2019 McDonald's All-American Boys Game
| East | West |
| 115 | 100 |
|  | 1st half | 2nd half | Total |
| East | 60 | 55 | 115 |
| West | 49 | 51 | 100 |
- Date: March 27, 2019
- Venue: State Farm Arena, Atlanta, Georgia
- MVP: Cole Anthony
- Referees: Kellen Miliner, John Wilmer, Michael Woods
- Network: ESPN2

McDonald's All-American

= 2019 McDonald's All-American Boys Game =

American high school basketball game

The 2019 McDonald's All-American Boys Game was an All-star basketball game that was played on Wednesday, March 27, 2019 at the State Farm Arena in Atlanta, Georgia, home of the Atlanta Hawks. The game's rosters featured the best and most highly recruited high school boys graduating in the class of 2019. The game was the 42nd annual version of the McDonald's All-American Game first played in 1977. Cole Anthony of the East had 14 points, five rebounds and seven assists, and was named the game's most valuable player (MVP).

The 24 players were selected from 2,500 nominees by a committee of basketball experts. They were chosen not only for their on-court skills, but for their performances off the court as well. Coach Morgan Wootten, who had more than 1,200 wins as head basketball coach at DeMatha Catholic High School, was chairman of the selection committee.

==Rosters==
When the rosters were announced on January 24, 2019, Arizona, Duke, Florida, Kentucky, and Villanova had two selectees, while the rest of the schools had one. At the announcement of roster selections, only 13 schools were represented and had 6 players uncommitted. The two highest rated players (Cole Anthony) was named to the East team. The West team was highlighted by (James Wiseman). On January 21, Isaiah Stewart committed to Washington during the 2019 Spalding Hoophall Classic.
On February 11, Anthony Edwards committed to play for Georgia. On April 19, Matthew Hurt committed to Duke (joining Moore and Carey Jr). On April 23, Cole Anthony committed to North Carolina. (joining Bacot) On May 17, Achiuwa committed to Memphis. On May 20, Watford committed to LSU. On May 21, McDaniels committed to Washington.

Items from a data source
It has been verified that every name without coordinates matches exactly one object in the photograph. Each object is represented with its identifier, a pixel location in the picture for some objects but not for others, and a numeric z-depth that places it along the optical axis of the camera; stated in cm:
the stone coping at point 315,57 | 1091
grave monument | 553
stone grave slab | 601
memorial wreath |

_WHAT THE EXERCISE ASKS_
Write out a passage from the article on the 2019 McDonald's All-American Boys Game, beginning at the words "The 24 players" and stopping after the words "Spalding Hoophall Classic.".

_COMPLETED TASK_
The 24 players were selected from 2,500 nominees by a committee of basketball experts. They were chosen not only for their on-court skills, but for their performances off the court as well. Coach Morgan Wootten, who had more than 1,200 wins as head basketball coach at DeMatha Catholic High School, was chairman of the selection committee.

==Rosters==
When the rosters were announced on January 24, 2019, Arizona, Duke, Florida, Kentucky, and Villanova had two selectees, while the rest of the schools had one. At the announcement of roster selections, only 13 schools were represented and had 6 players uncommitted. The two highest rated players (Cole Anthony) was named to the East team. The West team was highlighted by (James Wiseman). On January 21, Isaiah Stewart committed to Washington during the 2019 Spalding Hoophall Classic.